- [Requirements]: Reproduce the following lines verbatim, from the one containing "scientific name: Astragalus mollissimus" through the one containing "genus: Gilia", both included.

- [Stored data entries]:

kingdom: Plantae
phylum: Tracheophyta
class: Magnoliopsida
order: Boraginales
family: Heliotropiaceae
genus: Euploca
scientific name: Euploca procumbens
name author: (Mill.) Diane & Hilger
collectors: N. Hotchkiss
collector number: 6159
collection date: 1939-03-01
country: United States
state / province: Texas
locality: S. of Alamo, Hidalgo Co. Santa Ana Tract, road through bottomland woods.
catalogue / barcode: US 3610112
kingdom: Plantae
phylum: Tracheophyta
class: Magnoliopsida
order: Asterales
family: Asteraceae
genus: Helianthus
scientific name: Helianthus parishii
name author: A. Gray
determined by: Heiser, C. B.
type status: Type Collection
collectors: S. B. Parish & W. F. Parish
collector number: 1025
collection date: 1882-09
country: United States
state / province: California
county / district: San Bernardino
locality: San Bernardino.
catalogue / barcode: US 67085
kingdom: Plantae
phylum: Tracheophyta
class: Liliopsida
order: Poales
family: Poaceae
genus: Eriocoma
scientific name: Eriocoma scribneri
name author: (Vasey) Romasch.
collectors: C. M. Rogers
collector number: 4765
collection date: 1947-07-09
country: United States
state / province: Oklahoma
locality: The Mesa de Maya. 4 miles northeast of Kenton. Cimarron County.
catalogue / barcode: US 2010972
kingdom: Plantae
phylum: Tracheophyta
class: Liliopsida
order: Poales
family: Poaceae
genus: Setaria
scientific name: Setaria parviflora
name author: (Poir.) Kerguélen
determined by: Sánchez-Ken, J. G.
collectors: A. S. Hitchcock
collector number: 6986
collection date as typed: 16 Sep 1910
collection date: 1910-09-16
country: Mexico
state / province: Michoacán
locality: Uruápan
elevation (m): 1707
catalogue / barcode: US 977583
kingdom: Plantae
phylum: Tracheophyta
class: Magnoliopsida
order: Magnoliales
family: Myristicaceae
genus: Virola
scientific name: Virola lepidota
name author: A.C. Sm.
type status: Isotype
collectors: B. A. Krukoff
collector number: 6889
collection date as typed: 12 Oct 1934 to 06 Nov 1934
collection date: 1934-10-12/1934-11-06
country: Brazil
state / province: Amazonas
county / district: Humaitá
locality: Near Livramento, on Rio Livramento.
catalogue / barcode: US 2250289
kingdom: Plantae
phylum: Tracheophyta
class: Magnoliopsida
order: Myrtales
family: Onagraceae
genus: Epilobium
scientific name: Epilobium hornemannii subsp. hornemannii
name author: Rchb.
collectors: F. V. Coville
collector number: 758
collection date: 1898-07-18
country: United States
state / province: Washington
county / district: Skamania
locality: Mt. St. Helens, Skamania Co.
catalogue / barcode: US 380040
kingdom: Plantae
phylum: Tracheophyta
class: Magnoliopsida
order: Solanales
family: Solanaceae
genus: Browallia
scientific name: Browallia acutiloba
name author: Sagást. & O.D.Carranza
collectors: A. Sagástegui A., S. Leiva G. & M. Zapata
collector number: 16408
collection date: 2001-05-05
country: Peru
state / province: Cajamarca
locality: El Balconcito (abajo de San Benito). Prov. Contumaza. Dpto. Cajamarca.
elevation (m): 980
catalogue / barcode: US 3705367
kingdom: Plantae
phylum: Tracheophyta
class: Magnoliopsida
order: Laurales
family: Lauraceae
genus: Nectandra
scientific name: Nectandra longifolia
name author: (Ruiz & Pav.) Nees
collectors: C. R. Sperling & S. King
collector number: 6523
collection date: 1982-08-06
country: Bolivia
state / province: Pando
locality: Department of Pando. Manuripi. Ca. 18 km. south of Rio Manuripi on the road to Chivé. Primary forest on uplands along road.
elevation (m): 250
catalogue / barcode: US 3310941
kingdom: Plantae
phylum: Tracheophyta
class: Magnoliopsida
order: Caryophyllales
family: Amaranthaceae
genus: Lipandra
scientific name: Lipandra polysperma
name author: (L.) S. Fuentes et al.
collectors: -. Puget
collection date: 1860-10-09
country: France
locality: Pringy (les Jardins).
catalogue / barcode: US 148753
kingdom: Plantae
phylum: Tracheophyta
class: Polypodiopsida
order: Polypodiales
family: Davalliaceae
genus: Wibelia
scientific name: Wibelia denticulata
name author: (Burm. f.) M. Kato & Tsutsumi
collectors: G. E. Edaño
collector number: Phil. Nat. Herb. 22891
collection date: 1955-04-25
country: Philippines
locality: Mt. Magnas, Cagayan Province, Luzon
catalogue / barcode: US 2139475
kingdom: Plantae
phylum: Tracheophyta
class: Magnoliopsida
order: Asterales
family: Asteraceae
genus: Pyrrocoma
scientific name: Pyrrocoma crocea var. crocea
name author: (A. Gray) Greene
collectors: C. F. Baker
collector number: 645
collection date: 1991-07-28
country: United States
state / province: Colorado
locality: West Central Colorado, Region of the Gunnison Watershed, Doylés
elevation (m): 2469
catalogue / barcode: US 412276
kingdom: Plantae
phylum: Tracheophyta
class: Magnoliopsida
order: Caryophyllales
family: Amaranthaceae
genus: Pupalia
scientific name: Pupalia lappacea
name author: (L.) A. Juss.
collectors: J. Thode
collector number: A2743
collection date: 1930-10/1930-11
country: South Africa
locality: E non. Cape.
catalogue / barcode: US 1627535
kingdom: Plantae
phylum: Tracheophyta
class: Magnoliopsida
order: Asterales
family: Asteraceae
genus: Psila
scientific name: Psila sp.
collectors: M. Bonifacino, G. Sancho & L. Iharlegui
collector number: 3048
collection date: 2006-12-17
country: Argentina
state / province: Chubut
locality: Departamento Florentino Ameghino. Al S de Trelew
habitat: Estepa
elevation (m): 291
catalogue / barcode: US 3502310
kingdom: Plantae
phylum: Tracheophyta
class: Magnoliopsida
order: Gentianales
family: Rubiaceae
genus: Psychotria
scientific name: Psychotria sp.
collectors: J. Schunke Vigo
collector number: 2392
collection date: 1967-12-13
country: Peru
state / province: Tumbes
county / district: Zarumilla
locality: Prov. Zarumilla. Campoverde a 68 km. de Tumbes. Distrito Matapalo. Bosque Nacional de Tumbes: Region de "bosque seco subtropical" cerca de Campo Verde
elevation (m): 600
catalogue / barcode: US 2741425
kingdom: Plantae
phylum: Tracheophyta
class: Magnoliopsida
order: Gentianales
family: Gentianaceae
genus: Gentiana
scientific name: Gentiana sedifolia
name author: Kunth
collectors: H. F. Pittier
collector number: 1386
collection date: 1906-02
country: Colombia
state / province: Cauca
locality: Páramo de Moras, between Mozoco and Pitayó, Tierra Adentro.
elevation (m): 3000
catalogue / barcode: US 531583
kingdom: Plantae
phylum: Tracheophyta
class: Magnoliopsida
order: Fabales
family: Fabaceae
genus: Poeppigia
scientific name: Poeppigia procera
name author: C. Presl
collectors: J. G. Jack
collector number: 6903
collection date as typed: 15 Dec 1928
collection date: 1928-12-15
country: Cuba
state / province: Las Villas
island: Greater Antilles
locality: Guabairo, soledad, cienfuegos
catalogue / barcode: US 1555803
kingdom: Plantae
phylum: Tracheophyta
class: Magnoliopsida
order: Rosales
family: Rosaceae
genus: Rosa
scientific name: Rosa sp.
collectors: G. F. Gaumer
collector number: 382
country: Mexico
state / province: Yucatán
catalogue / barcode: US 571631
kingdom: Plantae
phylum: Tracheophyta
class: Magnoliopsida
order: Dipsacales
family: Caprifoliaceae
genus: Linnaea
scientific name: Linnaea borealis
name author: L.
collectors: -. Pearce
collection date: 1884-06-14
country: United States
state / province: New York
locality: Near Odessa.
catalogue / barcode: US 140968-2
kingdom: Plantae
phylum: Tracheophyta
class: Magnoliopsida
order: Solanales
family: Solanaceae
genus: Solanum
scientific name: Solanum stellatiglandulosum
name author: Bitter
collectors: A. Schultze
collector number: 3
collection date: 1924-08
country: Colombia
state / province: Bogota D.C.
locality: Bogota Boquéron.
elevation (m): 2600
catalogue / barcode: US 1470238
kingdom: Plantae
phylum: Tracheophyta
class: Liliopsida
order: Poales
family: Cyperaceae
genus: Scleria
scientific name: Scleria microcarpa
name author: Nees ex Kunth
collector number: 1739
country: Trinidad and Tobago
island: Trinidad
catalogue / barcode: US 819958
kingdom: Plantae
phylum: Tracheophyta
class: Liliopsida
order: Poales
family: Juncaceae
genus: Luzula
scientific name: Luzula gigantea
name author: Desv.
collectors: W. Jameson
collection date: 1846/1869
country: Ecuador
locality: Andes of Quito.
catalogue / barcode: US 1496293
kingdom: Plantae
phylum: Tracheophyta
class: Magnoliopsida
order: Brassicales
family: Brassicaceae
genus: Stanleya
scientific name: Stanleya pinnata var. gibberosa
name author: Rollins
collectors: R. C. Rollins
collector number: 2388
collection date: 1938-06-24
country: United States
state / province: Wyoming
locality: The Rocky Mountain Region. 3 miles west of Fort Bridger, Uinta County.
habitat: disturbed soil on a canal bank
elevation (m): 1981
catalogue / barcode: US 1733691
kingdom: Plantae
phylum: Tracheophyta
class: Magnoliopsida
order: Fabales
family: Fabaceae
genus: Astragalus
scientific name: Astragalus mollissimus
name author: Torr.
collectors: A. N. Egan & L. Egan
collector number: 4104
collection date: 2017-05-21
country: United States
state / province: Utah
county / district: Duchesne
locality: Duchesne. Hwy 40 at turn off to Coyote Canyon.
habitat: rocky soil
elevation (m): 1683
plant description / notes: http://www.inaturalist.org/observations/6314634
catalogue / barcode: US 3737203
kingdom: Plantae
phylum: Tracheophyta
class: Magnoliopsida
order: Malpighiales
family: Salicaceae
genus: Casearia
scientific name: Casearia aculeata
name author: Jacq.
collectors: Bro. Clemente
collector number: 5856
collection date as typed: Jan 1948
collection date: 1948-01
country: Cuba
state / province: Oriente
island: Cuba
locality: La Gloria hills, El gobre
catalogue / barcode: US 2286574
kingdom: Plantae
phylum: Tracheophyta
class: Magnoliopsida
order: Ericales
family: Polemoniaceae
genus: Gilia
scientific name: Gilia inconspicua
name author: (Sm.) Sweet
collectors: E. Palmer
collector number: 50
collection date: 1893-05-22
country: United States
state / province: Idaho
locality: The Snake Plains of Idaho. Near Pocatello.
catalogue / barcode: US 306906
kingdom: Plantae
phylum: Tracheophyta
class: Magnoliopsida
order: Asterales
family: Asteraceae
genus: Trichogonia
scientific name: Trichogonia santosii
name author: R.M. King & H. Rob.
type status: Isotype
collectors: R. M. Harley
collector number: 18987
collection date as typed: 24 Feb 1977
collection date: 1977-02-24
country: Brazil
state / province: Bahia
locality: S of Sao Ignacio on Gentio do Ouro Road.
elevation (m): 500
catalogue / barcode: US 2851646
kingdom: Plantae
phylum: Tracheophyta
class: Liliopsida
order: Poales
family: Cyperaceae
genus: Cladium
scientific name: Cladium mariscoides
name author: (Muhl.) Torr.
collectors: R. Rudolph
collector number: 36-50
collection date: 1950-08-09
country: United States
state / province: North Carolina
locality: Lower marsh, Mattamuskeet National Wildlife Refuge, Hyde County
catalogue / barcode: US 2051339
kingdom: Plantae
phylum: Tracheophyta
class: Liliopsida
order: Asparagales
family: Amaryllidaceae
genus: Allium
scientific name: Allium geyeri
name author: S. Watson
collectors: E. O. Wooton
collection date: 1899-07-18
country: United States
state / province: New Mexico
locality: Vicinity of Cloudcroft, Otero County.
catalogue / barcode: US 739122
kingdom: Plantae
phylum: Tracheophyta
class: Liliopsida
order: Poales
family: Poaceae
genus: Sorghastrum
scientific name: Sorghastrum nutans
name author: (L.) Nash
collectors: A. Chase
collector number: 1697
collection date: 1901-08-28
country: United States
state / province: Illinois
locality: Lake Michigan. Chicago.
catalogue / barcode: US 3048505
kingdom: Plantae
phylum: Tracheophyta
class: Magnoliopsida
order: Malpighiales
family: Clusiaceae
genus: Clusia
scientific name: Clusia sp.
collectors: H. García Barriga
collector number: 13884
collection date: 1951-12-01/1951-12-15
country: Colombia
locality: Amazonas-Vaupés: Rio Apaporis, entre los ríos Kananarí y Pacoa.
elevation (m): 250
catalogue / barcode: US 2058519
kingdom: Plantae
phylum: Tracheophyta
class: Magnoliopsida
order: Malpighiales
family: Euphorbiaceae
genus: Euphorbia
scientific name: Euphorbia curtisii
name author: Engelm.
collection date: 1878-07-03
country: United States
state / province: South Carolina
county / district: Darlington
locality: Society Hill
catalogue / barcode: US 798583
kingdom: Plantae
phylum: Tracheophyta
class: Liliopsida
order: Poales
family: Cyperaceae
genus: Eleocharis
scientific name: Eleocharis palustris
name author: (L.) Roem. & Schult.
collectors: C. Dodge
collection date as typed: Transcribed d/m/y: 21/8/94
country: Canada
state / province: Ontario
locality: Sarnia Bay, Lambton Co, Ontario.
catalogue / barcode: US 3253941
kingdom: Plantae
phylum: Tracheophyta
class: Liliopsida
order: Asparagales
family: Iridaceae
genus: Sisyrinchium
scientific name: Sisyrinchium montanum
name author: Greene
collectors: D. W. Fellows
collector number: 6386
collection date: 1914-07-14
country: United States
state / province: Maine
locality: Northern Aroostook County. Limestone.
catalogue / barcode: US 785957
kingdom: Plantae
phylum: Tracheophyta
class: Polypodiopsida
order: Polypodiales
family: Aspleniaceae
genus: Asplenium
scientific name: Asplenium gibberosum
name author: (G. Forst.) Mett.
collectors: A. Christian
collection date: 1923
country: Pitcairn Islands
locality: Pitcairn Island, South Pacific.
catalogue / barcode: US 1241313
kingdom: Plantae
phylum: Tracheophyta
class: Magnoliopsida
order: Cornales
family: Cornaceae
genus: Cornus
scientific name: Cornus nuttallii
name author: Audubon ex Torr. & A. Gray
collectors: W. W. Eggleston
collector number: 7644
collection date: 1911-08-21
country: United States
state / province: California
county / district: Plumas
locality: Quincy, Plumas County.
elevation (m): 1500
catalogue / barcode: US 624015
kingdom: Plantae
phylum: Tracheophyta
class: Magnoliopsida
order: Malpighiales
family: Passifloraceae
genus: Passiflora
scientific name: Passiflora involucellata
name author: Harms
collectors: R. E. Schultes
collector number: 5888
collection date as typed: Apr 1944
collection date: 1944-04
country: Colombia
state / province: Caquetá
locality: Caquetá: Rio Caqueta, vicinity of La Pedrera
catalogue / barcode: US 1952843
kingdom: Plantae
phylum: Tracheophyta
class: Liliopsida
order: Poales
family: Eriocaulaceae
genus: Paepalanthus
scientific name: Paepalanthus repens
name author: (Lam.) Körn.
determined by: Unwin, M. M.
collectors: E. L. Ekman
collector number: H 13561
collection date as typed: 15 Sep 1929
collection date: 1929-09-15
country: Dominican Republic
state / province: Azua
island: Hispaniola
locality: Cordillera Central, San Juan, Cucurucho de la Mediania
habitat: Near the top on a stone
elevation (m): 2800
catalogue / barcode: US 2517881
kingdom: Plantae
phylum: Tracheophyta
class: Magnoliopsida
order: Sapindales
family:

- [Exercise output]:
scientific name: Astragalus mollissimus
name author: Torr.
collectors: A. N. Egan & L. Egan
collector number: 4104
collection date: 2017-05-21
country: United States
state / province: Utah
county / district: Duchesne
locality: Duchesne. Hwy 40 at turn off to Coyote Canyon.
habitat: rocky soil
elevation (m): 1683
plant description / notes: http://www.inaturalist.org/observations/6314634
catalogue / barcode: US 3737203
kingdom: Plantae
phylum: Tracheophyta
class: Magnoliopsida
order: Malpighiales
family: Salicaceae
genus: Casearia
scientific name: Casearia aculeata
name author: Jacq.
collectors: Bro. Clemente
collector number: 5856
collection date as typed: Jan 1948
collection date: 1948-01
country: Cuba
state / province: Oriente
island: Cuba
locality: La Gloria hills, El gobre
catalogue / barcode: US 2286574
kingdom: Plantae
phylum: Tracheophyta
class: Magnoliopsida
order: Ericales
family: Polemoniaceae
genus: Gilia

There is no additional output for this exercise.